『いなくなった私へ』あらすじと感想|今を生きる|辻堂ゆめ
- 『いなくなった私へ』あらすじと感想文
- 自分の存在が不確かな恐怖
- 輪廻転生
- 『いなくなった私へ』は 優しい気持ちになれる小説
少しだけネタバレあります。
突然だれにも認識してもらえなくなったとしたら―
辻堂ゆめさん『いなくなった私へ』感想です。今までに読んだことがないような新しい設定でくり広げられるミステリーでした。先が気になり読むのが止まらなかったです。
面白かったよ。
『いなくなった私へ』あらすじ
誰にも認識されなくなったら
ある日突然、誰にも自分と認識されなくなった梨乃。どうやら自分は自殺したらしい。真相を探る彼女の元に現れたのは・・・。
『いなくなった私へ』ネタバレ感想文
『いなくなった私へ』は いくつもの不思議にあふれた小説でした。
上条梨乃は目を覚ますとゴミ捨て場にいて、素顔をさらしているのに周囲の人間から認識されなくなっていたのです。
怖いね。
自分の存在が不確かな恐怖
だれも自分の顔を認識してくれなくなったこと。
自分はちゃんと存在しているのに周りの人が自分だと分かってくれない・・・。幽霊のように透けているわけではありません。1人の人間として認識してもらえるのに、上条梨乃 本人としては見えていないのです。
「わたし」という存在が不確かな恐怖。
斬新な設定だね。
なぜだろう?どうしちゃったんだろう?・・・と理由が知りたくて読むのをやめられませんでした。
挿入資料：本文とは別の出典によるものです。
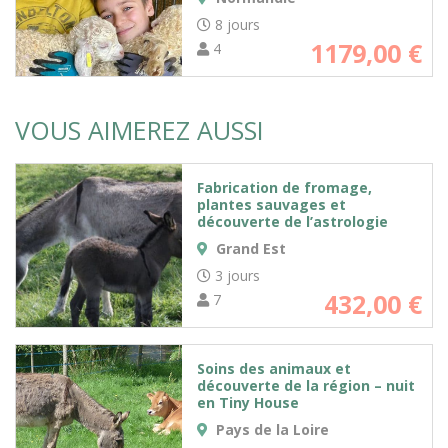
8 jours
1179,00
€
4
VOUS AIMEREZ AUSSI
Fabrication de fromage,
plantes sauvages et
découverte de l’astrologie
Grand Est
3 jours
432,00
€
7
Soins des animaux et
découverte de la région – nuit
en Tiny House
Pays de la Loire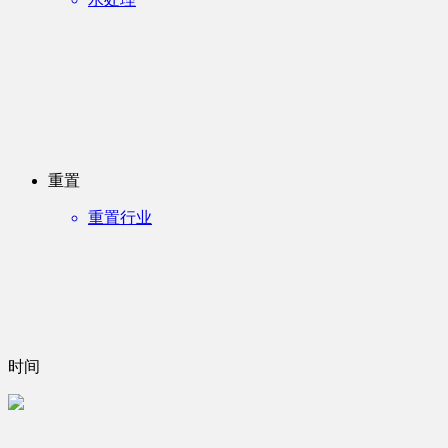
重置
重置行业
时间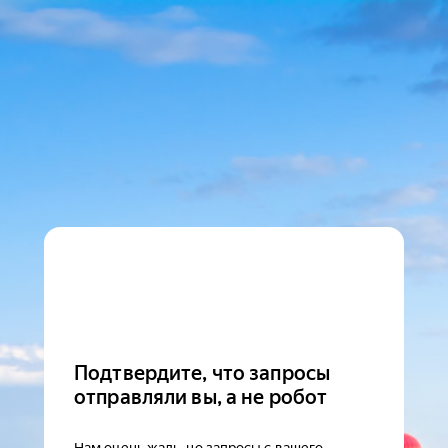
Подтвердите, что запросы
отправляли вы, а не робот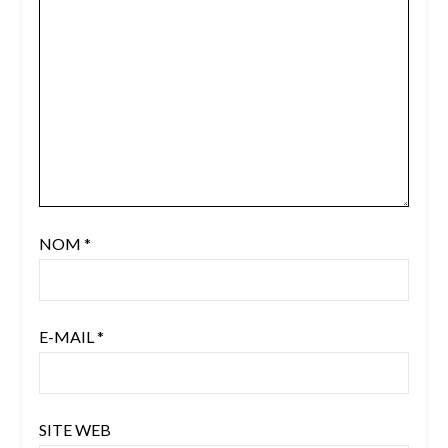
NOM
*
E-MAIL
*
SITE WEB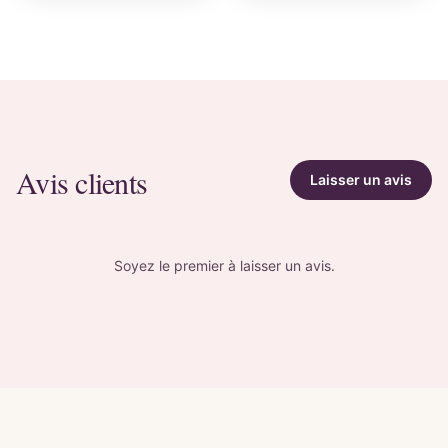
Avis clients
Laisser un avis
Soyez le premier à laisser un avis.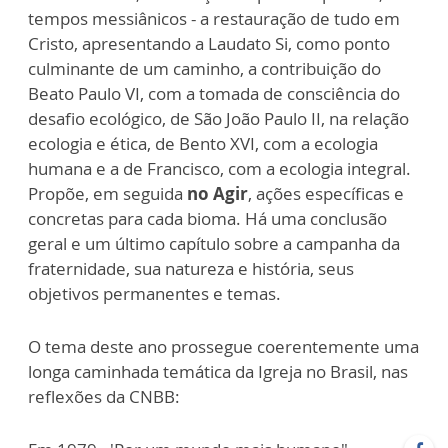
tempos messiânicos - a restauração de tudo em
Cristo, apresentando a Laudato Si, como ponto
culminante de um caminho, a contribuição do
Beato Paulo VI, com a tomada de consciência do
desafio ecológico, de São João Paulo II, na relação
ecologia e ética, de Bento XVI, com a ecologia
humana e a de Francisco, com a ecologia integral.
Propõe, em seguida
no Agir
, ações específicas e
concretas para cada bioma. Há uma conclusão
geral e um último capítulo sobre a campanha da
fraternidade, sua natureza e história, seus
objetivos permanentes e temas.
O tema deste ano prossegue coerentemente uma
longa caminhada temática da Igreja no Brasil, nas
reflexões da CNBB: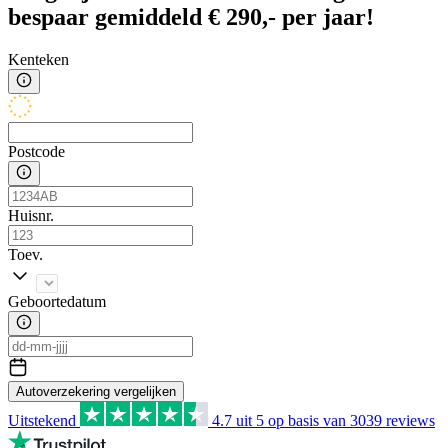
bespaar gemiddeld € 290,- per jaar!
Kenteken
Postcode
Huisnr.
Toev.
Geboortedatum
Autoverzekering vergelijken
Uitstekend
4.7
uit 5 op basis van
3039
reviews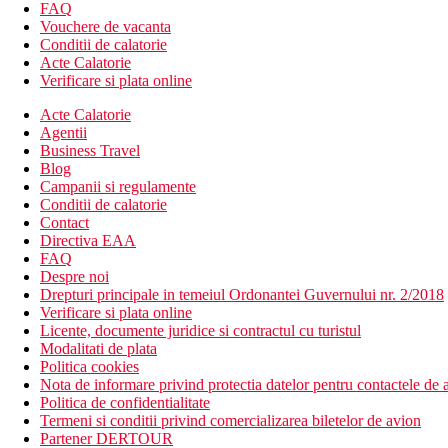
Camere
FAQ
Camera dubla, vedere laterala la mare:
baie/toaleta, aer condi
Vouchere de vacanta
Conditii de calatorie
Alte tipuri de camere
(daca nu se specifica altfel, camerele au fa
Acte Calatorie
Camera dubla, vedere la mare: vedere la mare.
Verificare si plata online
Camera de familie: 2 camere comunicante, vedere la mare.
Acte Calatorie
Camera dubla, vedere laterala la mare, comunicate: 2 cam
Agentii
Mese
Business Travel
Blog
All inclusive
Campanii si regulamente
Conditii de calatorie
Mic dejun, pranz si cina tip bufet
Contact
Bauturi racoritoare usoare in timpul dupa-amiezii
Directiva EAA
Cafea de dupa-amiaza, ceai, prajituri si inghetata pentru co
FAQ
Bauturi nealcoolice si alcoolice de productie locala (10:00 
Despre noi
Drepturi principale in temeiul Ordonantei Guvernului nr. 2/2018
Plaja
Verificare si plata online
O plaja larga cu nisip si o intrare treptata in mare este situ
Licente, documente juridice si contractul cu turistul
Sezlonguri, umbrele si saltele gratuite
Modalitati de plata
Bar pe plaja
Politica cookies
Nota de informare privind protectia datelor pentru contactele de a
Oferta sportiva
Politica de confidentialitate
Gratuit : aerobic, tir cu arcul, baschet, volei pe plaja, mini
Termeni si conditii privind comercializarea biletelor de avion
de animatie.
Partener DERTOUR
Contra cost : fitness, biliard, sporturi nautice pe plaja, calar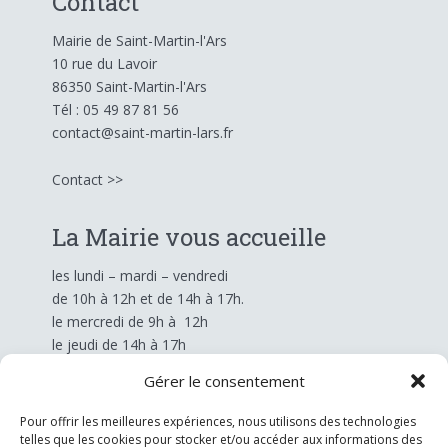
Contact
Mairie de Saint-Martin-l'Ars
10 rue du Lavoir
86350 Saint-Martin-l'Ars
Tél : 05 49 87 81 56
contact@saint-martin-lars.fr
Contact >>
La Mairie vous accueille
les lundi – mardi – vendredi
de 10h à 12h et de 14h à 17h.
le mercredi
de 9h à 12h
le jeudi
de 14h à 17h
Gérer le consentement
Les démarches administratives >>
Pour offrir les meilleures expériences, nous utilisons des technologies
telles que les cookies pour stocker et/ou accéder aux informations des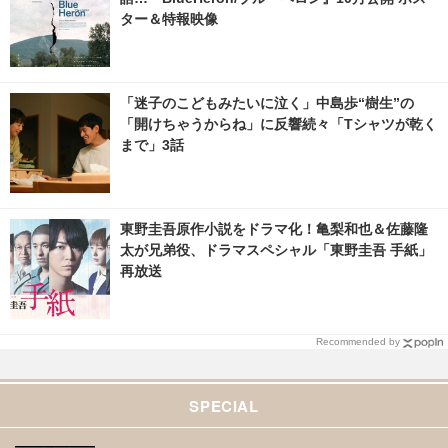
ター＆特報映像
「迷子のこどもみたいに泣く」中島歩“樹生”の
「開けちゃうからね」に反響続々「Tシャツが乾く
まで」3話
東野圭吾原作小説をドラマ化！亀梨和也＆佐藤隆
太が兄弟役、ドラマスペシャル「東野圭吾 手紙」
再放送
Recommended by
SPECIAL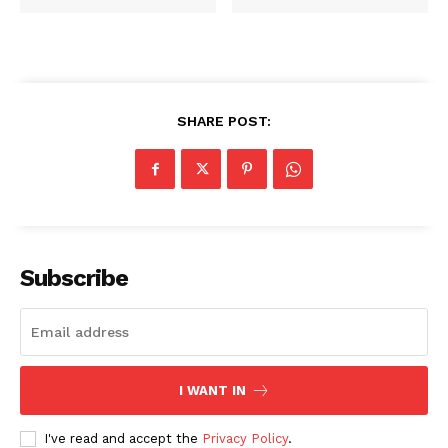
SHARE POST:
Subscribe
I WANT IN
I've read and accept the
Privacy Policy
.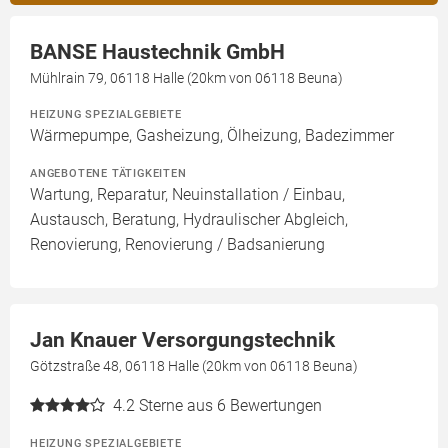
BANSE Haustechnik GmbH
Mühlrain 79, 06118 Halle (20km von 06118 Beuna)
HEIZUNG SPEZIALGEBIETE
Wärmepumpe, Gasheizung, Ölheizung, Badezimmer
ANGEBOTENE TÄTIGKEITEN
Wartung, Reparatur, Neuinstallation / Einbau,
Austausch, Beratung, Hydraulischer Abgleich,
Renovierung, Renovierung / Badsanierung
Jan Knauer Versorgungstechnik
Götzstraße 48, 06118 Halle (20km von 06118 Beuna)
4.2
Sterne aus 6 Bewertungen
HEIZUNG SPEZIALGEBIETE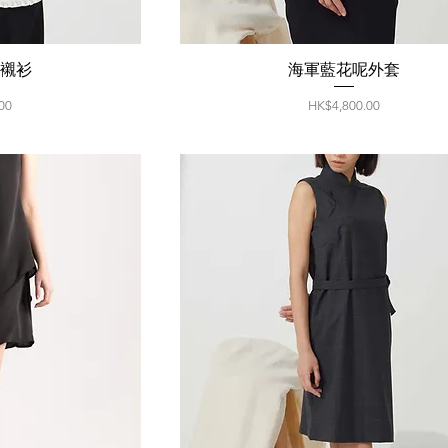
邊襯衫
海軍藍花呢外套
價格
00
HK$4,800.00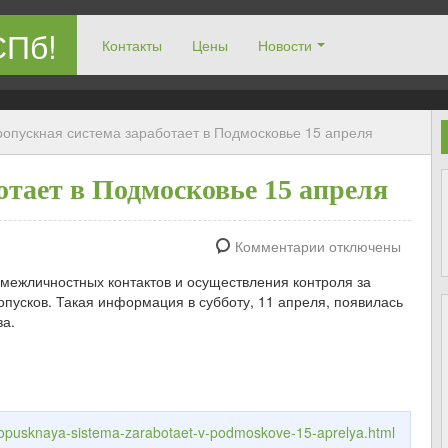
СПб!
Контакты
Цены
Новости
опускная система заработает в Подмосковье 15 апреля
отает в Подмосковье 15 апреля
Комментарии отключены
 межличностных контактов и осуществления контроля за
пусков. Такая информация в субботу, 11 апреля, появилась
ва.
propusknaya-sistema-zarabotaet-v-podmoskove-15-aprelya.html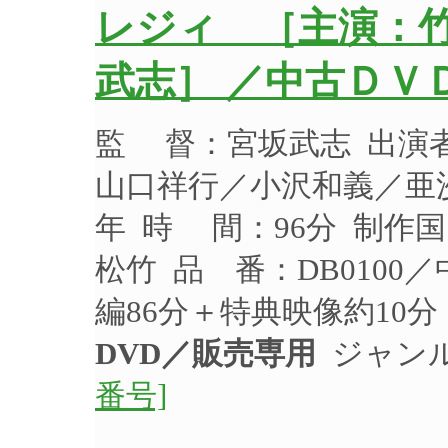
レジィ ［主演：
武志］ ／中古ＤＶ
監 督：宮坂武志 出演
山口祥行／小沢和義／亜沙
年 時 間：96分 制作国
松竹 品 番：DB0100
編86分＋特典映像約10分
DVD／販売専用
ジャンル
番号]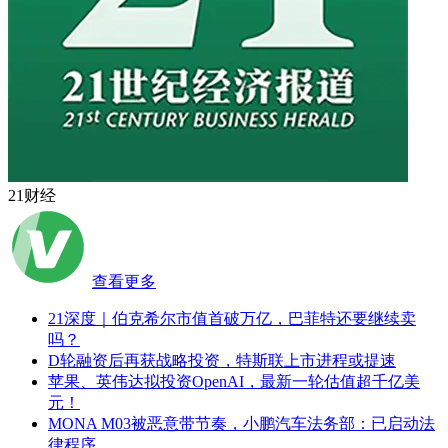
21财经
查看更多
21深度｜伯克希尔市值首破万亿，巴菲特还要继续卖
吗？
D轮融资后再获战略投资，特斯联上市进程或提速
苹果、英伟达拟投资OpenAI，最新一轮估值超千亿美
元！
MONA M03被恶意带节奏，小鹏汽车法务部：已启动法
律程序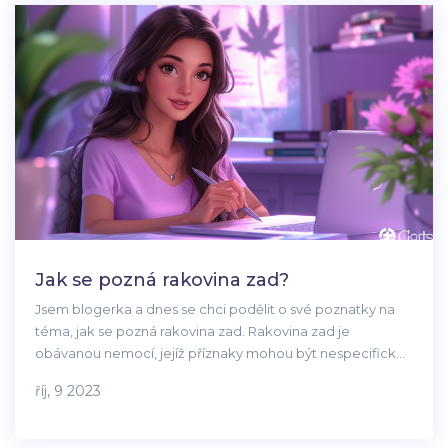
Jak se pozná rakovina zad?
Jsem blogerka a dnes se chci podělit o své poznatky na
téma, jak se pozná rakovina zad. Rakovina zad je
obávanou nemocí, jejíž příznaky mohou být nespecifické,
což ztěžuje její včasné rozpoznání. V našem článku se
říj, 9 2023
dozvíte, na co se zaměřit - na bolesti zad, změny v chování
či jiné možné příznaky. Věřím, že tyto informace mohou
být životně důležité pro naše čtenáře, a proto je třeba na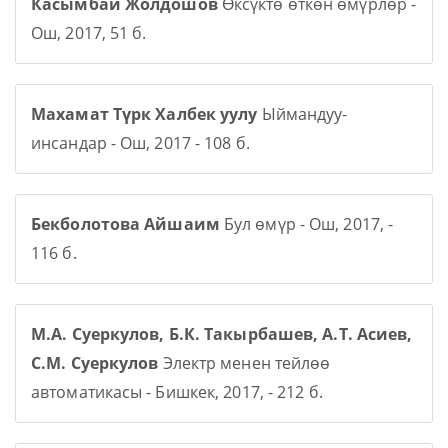
Касымбай Жолдошов
Өксүктө өткөн өмүрлөр -
Ош, 2017, 51 б.
Махамат Түрк Халбек уулу
Ыймандуу-
инсандар - Ош, 2017 - 108 б.
Бекболотова Айшаим
Бул өмүр - Ош, 2017, -
116 б.
М.А. Суеркулов, Б.К. Такырбашев, А.Т. Асиев,
С.М. Суеркулов
Электр менен тейлөө
автоматикасы - Бишкек, 2017, - 212 б.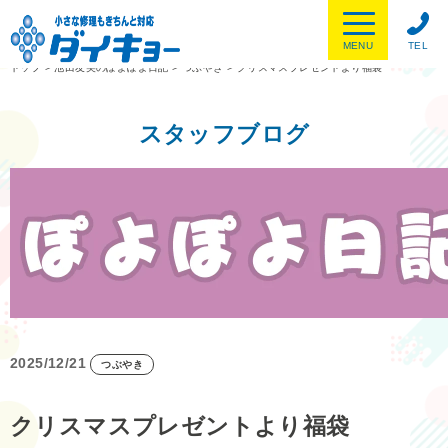
MENU
TEL
トップ
>
池田友美のぽよぽよ日記
>
つぶやき
>
クリスマスプレゼントより福袋
スタッフブログ
2025/12/21
つぶやき
クリスマスプレゼントより福袋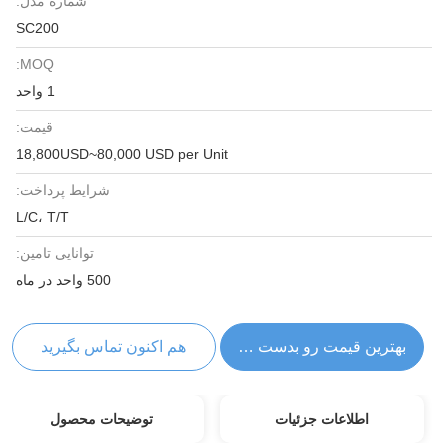
شماره مدل:
SC200
MOQ:
1 واحد
قیمت:
18,800USD~80,000 USD per Unit
شرایط پرداخت:
L/C، T/T
توانایی تامین:
500 واحد در ماه
بهترین قیمت رو بدست بیار
هم اکنون تماس بگیرید
اطلاعات جزئیات
توضیحات محصول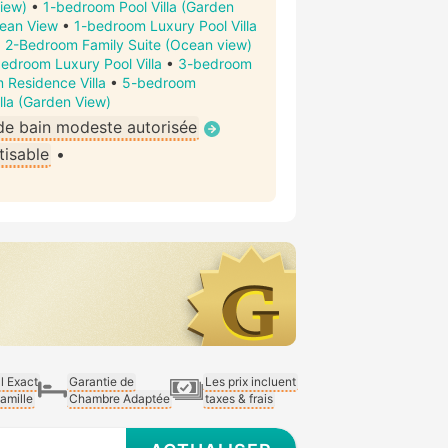
iew)
•
1-bedroom Pool Villa (Garden
cean View
•
1-bedroom Luxury Pool Villa
•
2-Bedroom Family Suite (Ocean view)
edroom Luxury Pool Villa
•
3-bedroom
 Residence Villa
•
5-bedroom
la (Garden View)
de bain modeste autorisée
tisable
•
al Exact
Garantie de
Les prix incluent
Famille
Chambre Adaptée
taxes & frais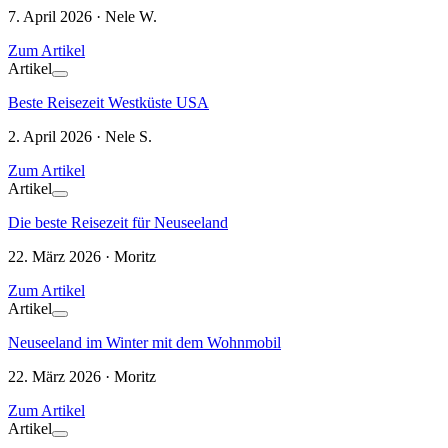
7. April 2026 · Nele W.
Zum Artikel
Artikel
Beste Reisezeit Westküste USA
2. April 2026 · Nele S.
Zum Artikel
Artikel
Die beste Reisezeit für Neuseeland
22. März 2026 · Moritz
Zum Artikel
Artikel
Neuseeland im Winter mit dem Wohnmobil
22. März 2026 · Moritz
Zum Artikel
Artikel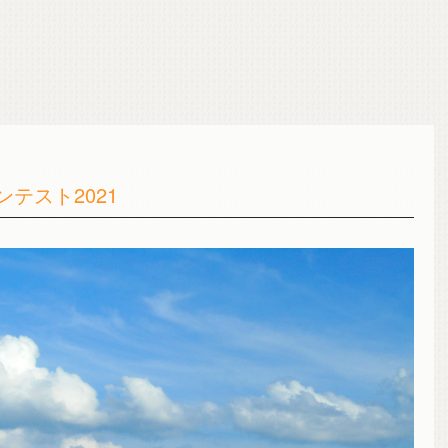
テスト2021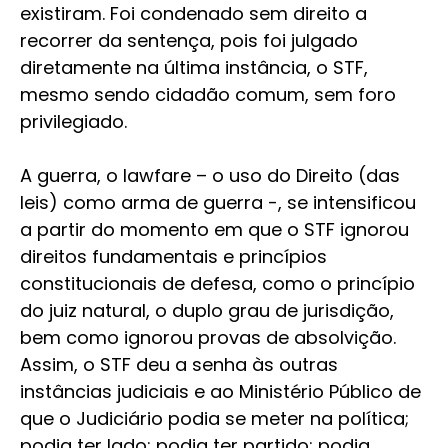
existiram. Foi condenado sem direito a
recorrer da sentença, pois foi julgado
diretamente na última instância, o STF,
mesmo sendo cidadão comum, sem foro
privilegiado.
A guerra, o lawfare – o uso do Direito (das
leis) como arma de guerra -, se intensificou
a partir do momento em que o STF ignorou
direitos fundamentais e princípios
constitucionais de defesa, como o princípio
do juiz natural, o duplo grau de jurisdição,
bem como ignorou provas de absolvição.
Assim, o STF deu a senha às outras
instâncias judiciais e ao Ministério Público de
que o Judiciário podia se meter na política;
podia ter lado; podia ter partido; podia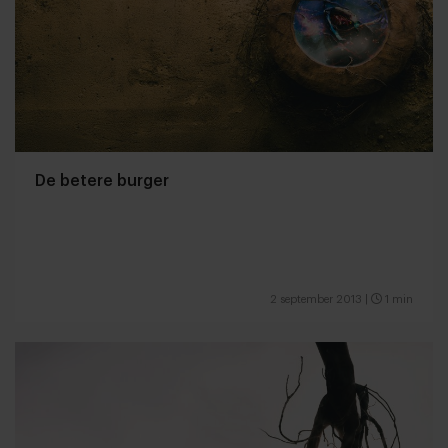
De betere burger
2 september 2013
|
1 min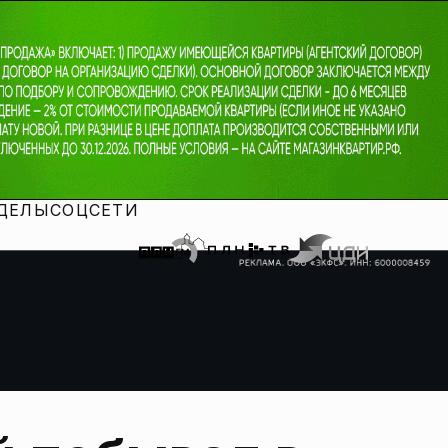
ДЕЛЫ
СОЦСЕТИ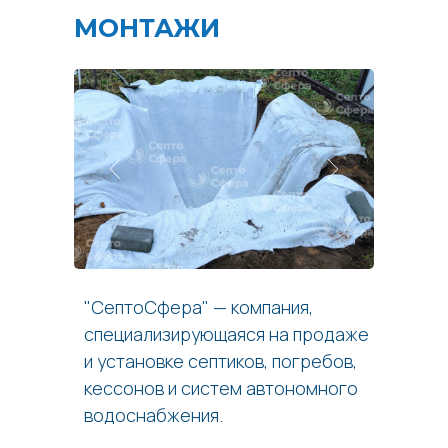
МОНТАЖИ
"СептоСфера" — компания,
специализирующаяся на продаже
и установке септиков, погребов,
кессонов и систем автономного
водоснабжения.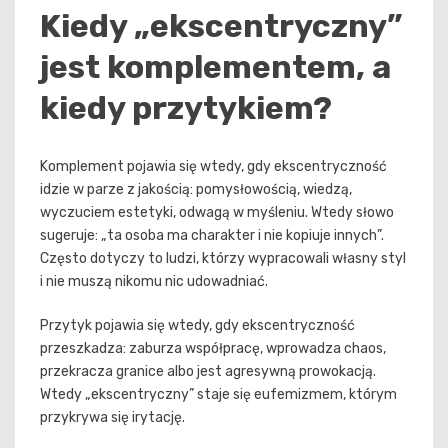
Kiedy „ekscentryczny”
jest komplementem, a
kiedy przytykiem?
Komplement pojawia się wtedy, gdy ekscentryczność
idzie w parze z jakością: pomysłowością, wiedzą,
wyczuciem estetyki, odwagą w myśleniu. Wtedy słowo
sugeruje: „ta osoba ma charakter i nie kopiuje innych”.
Często dotyczy to ludzi, którzy wypracowali własny styl
i nie muszą nikomu nic udowadniać.
Przytyk pojawia się wtedy, gdy ekscentryczność
przeszkadza: zaburza współpracę, wprowadza chaos,
przekracza granice albo jest agresywną prowokacją.
Wtedy „ekscentryczny” staje się eufemizmem, którym
przykrywa się irytację.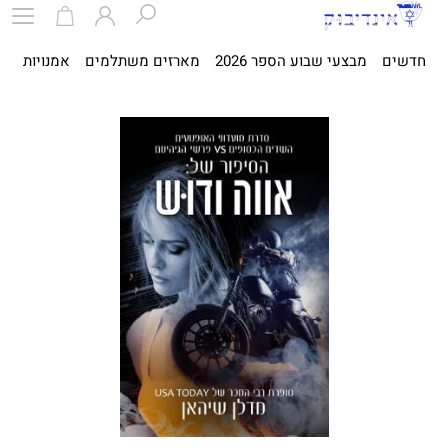
חדשים
מבצעי שבוע הספר 2026
מארזים משתלמים
אמנויות
ספ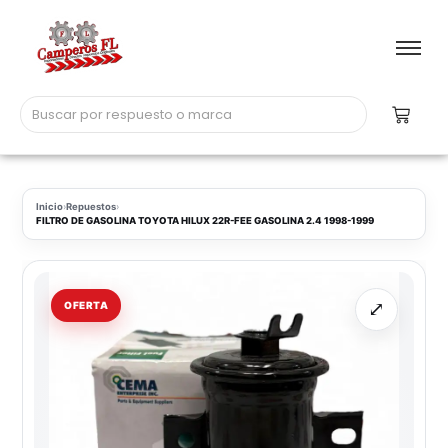
Inicio
›
Repuestos
›
FILTRO DE GASOLINA TOYOTA HILUX 22R-FEE GASOLINA 2.4 1998-1999
⤢
OFERTA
主人公と同様に恐怖がジワジワとわき上がってきます。
自分の存在意義がなくなってしまうような気持ちになる。
彼女を梨乃だと分かってくれる人がひとり。佐伯優斗、色白で軽音楽をやっている優しい青年です。
なぜ優斗には認識できるのか? 後に登場する少年・樹も彼女を認識できるのはなぜ?
これには、本の中に登場する「輪廻の泉」が深く関わっていたのです。
輪廻転生
死んでも魂は何度も生まれかわる。
『いなくなった私へ』の主人公・梨乃の状況を説明してくれそうな言葉ですね。実際「輪廻」という言葉がキーワードになっています。
SFやオカルトな雰囲気を持ちあわせた小説。想像をめぐらせたくなりました。
好きな人とまた来世で会えるかもしれないと思うとロマンチックだね。
『いなくなった私へ』は優しい気持ちになれる小説
『いなくなった私へ』は、怖さの他にたくさんの優しさが含まれていてジーンとしました。
優斗の優しさだったり、梨乃の気持ちだったり、樹の想いだったり・・・。
ラストが明るく、読み終わった後の心地がよかったです。でも梨乃や樹の戸籍などはどうなるんだろうと現実的なことが気になっちゃいました。
斬新な設定で面白い物語だった。